Guest and Ogilvie explain, “They acted against common sense. Why would anyone take something of great value and deliberately exchange it for something worthless? It defies every law of common sense, so much so that the astonishment can only be felt in heaven because the earth has lost its mind (v. 12). Jerusalem’s capacity to comprehend the loss was gone. A shudder ran through the heavens and through the prophet as he contemplated the two evils of verse 13. First, they had forsaken God, the fountain of living waters. …It makes no sense to forsake such satisfaction, such a link to life itself. No one parched by the desert sun would have given a moment’s consideration to such insanity. Yet this was exactly what Jerusalem had done. Furthermore she had compounded that insanity with another. …They have hewn cisterns of their own making. Tanks out of hard rock, without feeding springs, were unable even to retain what little water might flow into them because they were broken. Judah had given up everything and had gone after nothing. She cheated herself. The loss was poignant and all pervasive. There was nothing now to quench her thirst but mire and filthy sediment. How totally without logic has been her course of action…”[1]

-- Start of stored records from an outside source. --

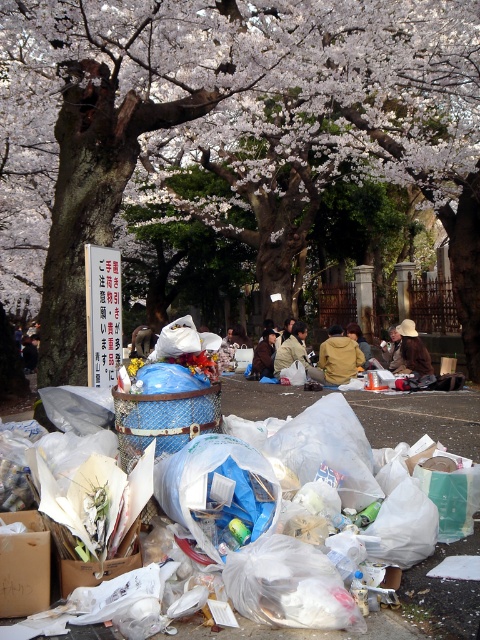
Question: In this image, where is smooth bark tree at center located relative to brown fuzzy jacket at center?

Choices:
 (A) above
 (B) below

Answer: (A)

Question: Does white plastic bags at lower center have a larger size compared to brown fabric bag at center?

Choices:
 (A) no
 (B) yes

Answer: (A)

Question: Which point is farther to the camera?

Choices:
 (A) brown fuzzy jacket at center
 (B) white plastic bags at lower center
 (C) smooth bark tree at center
 (D) brown woven hat at center

Answer: (A)

Question: Considering the relative positions of brown fabric bag at center and brown fabric jacket at center in the image provided, where is brown fabric bag at center located with respect to brown fabric jacket at center?

Choices:
 (A) left
 (B) right

Answer: (B)

Question: Which object appears farthest from the camera in this image?

Choices:
 (A) white plastic bags at lower center
 (B) smooth bark tree at center
 (C) brown fabric jacket at center

Answer: (C)

Question: Which point is farther to the camera?

Choices:
 (A) (247, 381)
 (B) (303, 356)
 (C) (331, 340)
 (D) (257, 353)

Answer: (D)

There was a woman at a well in Samaria that Jesus encountered. He offered her “living water.” His living water would be refreshment that would swell up from within and bring contentment and meaning and purpose to her life that she had never experienced before. But we chase the wind hoping to find something of substance and always come up empty! Pink says that “These frying experiences, these bitter disappointments, are another of the means which our gracious God employs to save us from the pleasure and pollution of sin. By them He discovers to us the vanity and vexation of the creature. By them He weans us more completely from the world. By them He teaches us that the objects in which we sought refreshment are but ‘broken cisterns,’ and this that we may turn to Christ and draw from Him who is the Well of living water, the One who alone can supply true satisfaction of soul.”[2]
[1] John Guest and Lloyd J. Ogilvie, Jeremiah, Lamentations, vol. 19, The Preacher’s Commentary Series (Nashville, TN: Thomas Nelson Inc, 1988), 35.
[2] Arthur Walkington Pink, The Arthur Pink Anthology (Bellingham, WA: Logos Bible Software, 2005).